MAKE OR BREAK CHECKLIST CONTINUED: 4,5,6 ESSENTIAL TICKS ONCE YOU’VE INVESTED IN COMMERCIAL PROPERTY

Once you’ve chosen your property, you still have an active role to play in ensuring that it results in the greatest returns over time. Commercial real estate should never be seen as a passive investment. The most successful investments are those which are actively managed to ensure maximum operating potential. Three ways to do this:


4. Play the long game
To play the long game means “active participation in achieving goals which will take some time,” in other words, forgoing short-term profits for long-term rewards. Optimal returns on commercial property necessitate this type of investment being long-term – likely seven to ten years – the consequence of which is that the capital invested will not be accessible for some time.

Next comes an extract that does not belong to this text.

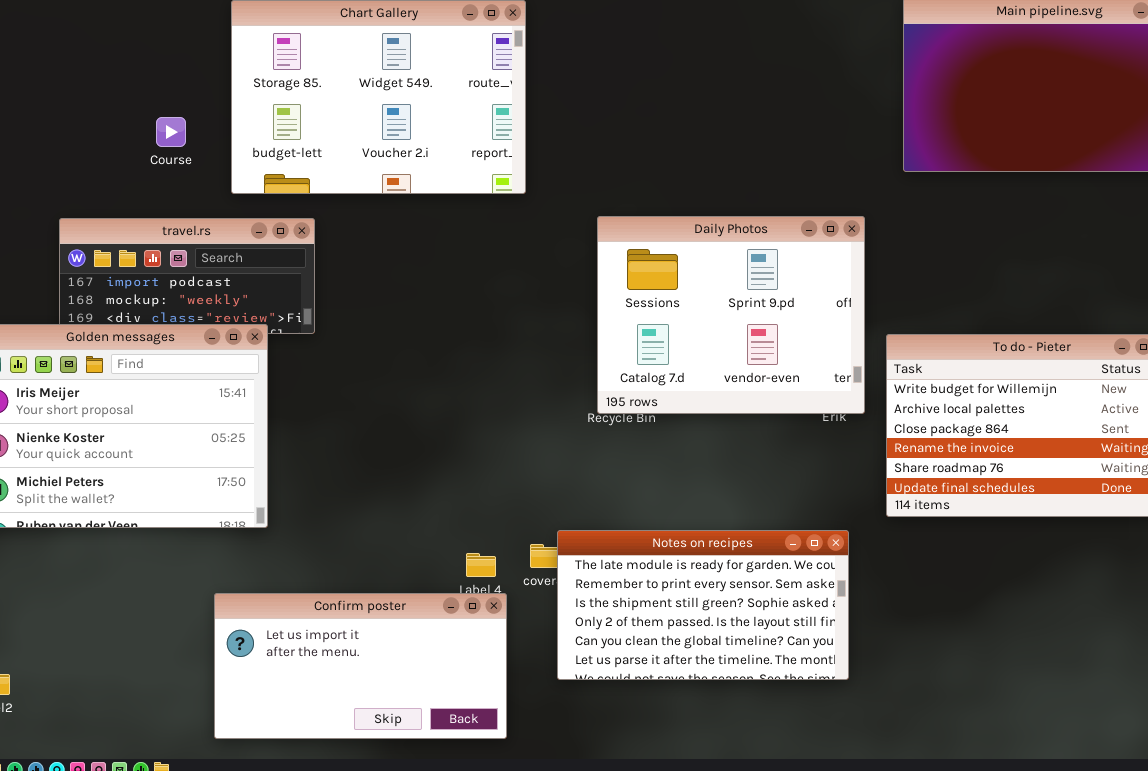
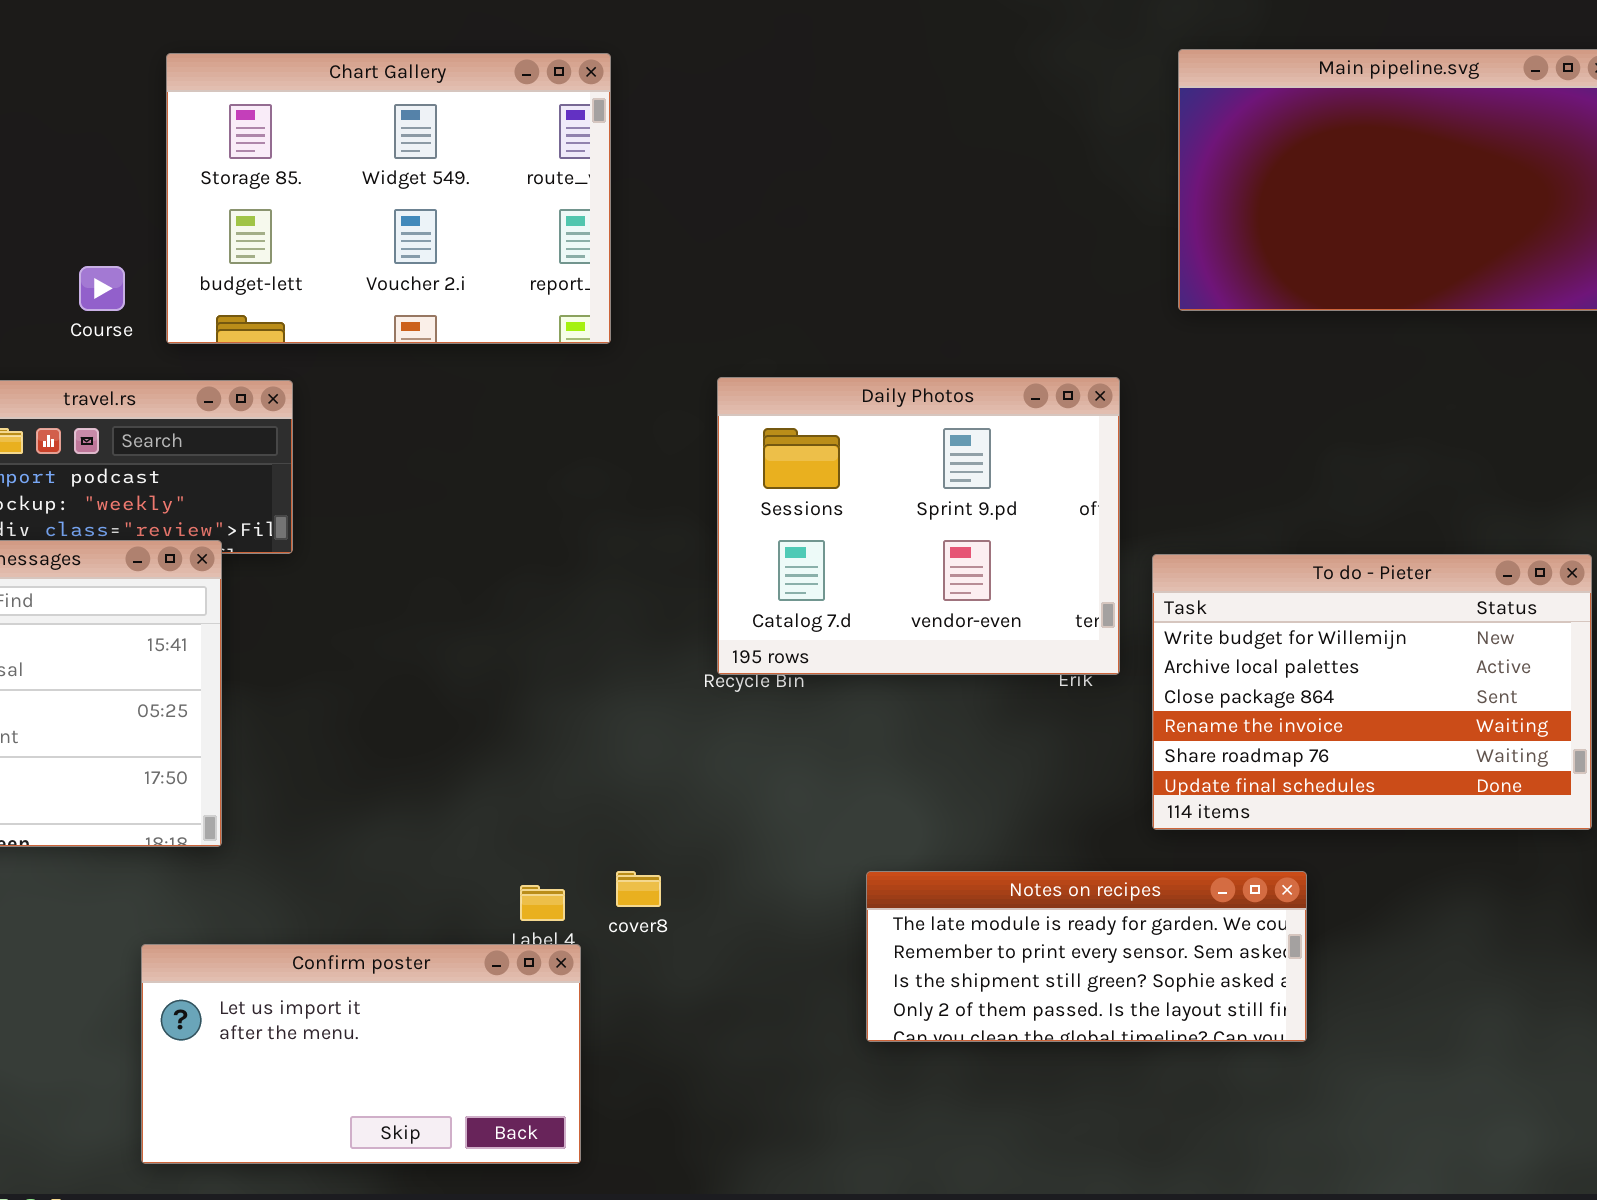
Course: [156,117,186,147] -> [79,266,125,311], moved
Notes on recipes: [557,530,849,680] -> [866,871,1307,1042], moved, resized

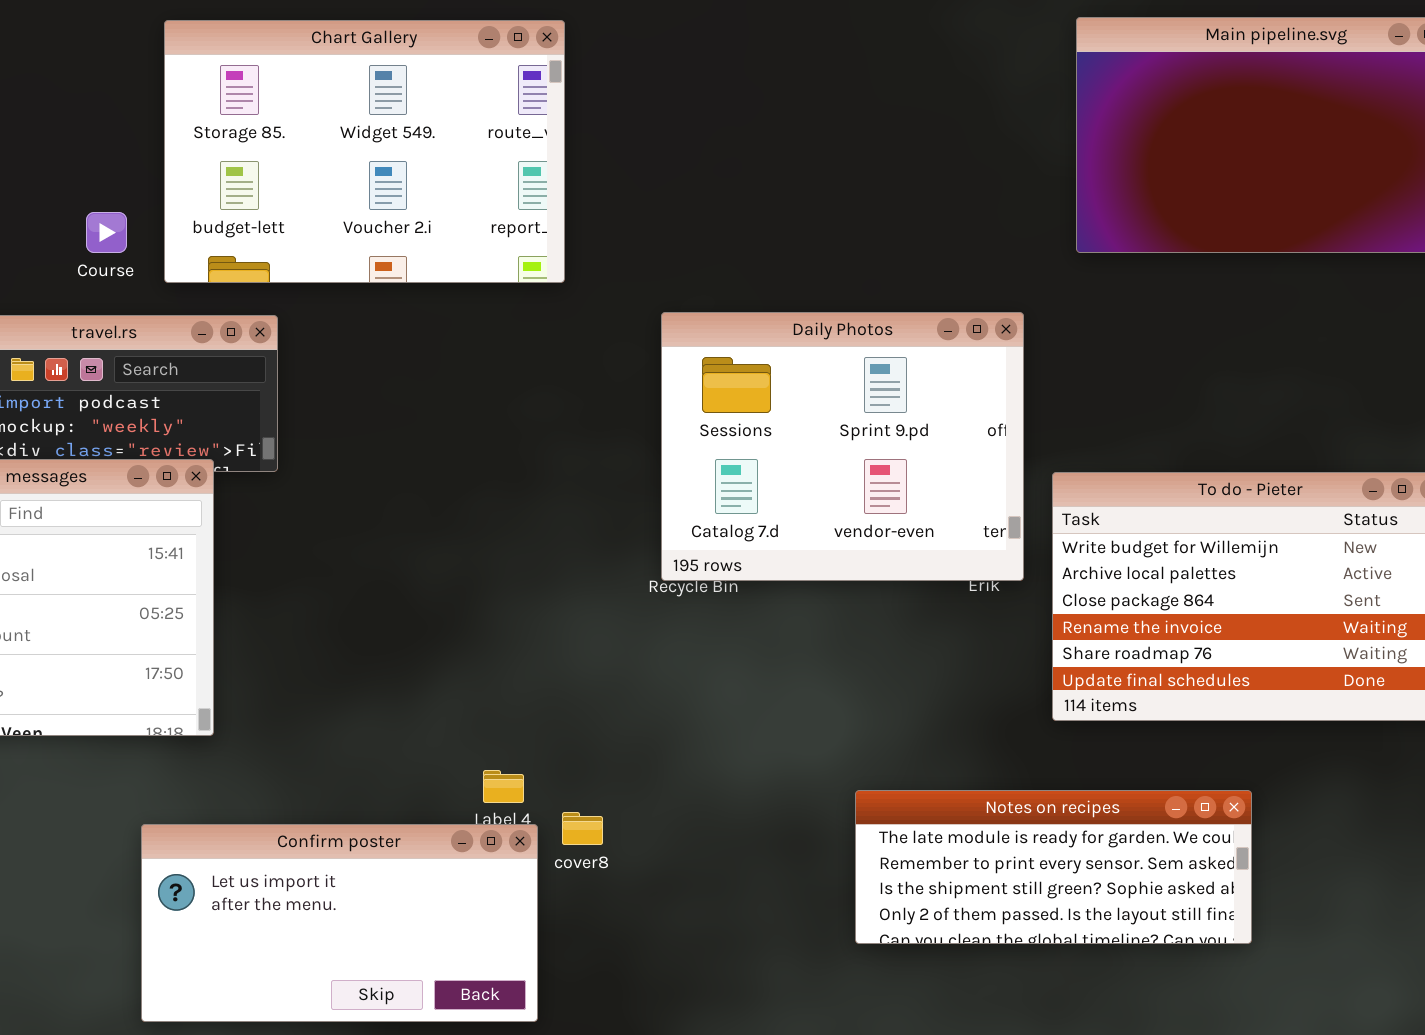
cover8: [616,871,661,907] -> [562,812,603,845], moved
Notes on recipes: [866,871,1307,1042] -> [855,790,1252,944], moved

Resign yourself to the reality that your capital is out of your hands for the time being – it will be worth it!

5. Budget ahead
You can pretty much bank on unexpected costs when you invest in property. Set aside additional funds in readiness to cover such expenses so that you are not knocked off course when they arise.

6. Alleviate vacancy
Vacancy is a significant risk to commercial property owners. Once you’ve made a well-researched investment, further limit the risk by putting your eggs in many baskets, so to speak, by letting to multiple tenants as opposed to one tenant. There is obviously more work involved in servicing multiple tenants, but the reduced risk makes it well worth it.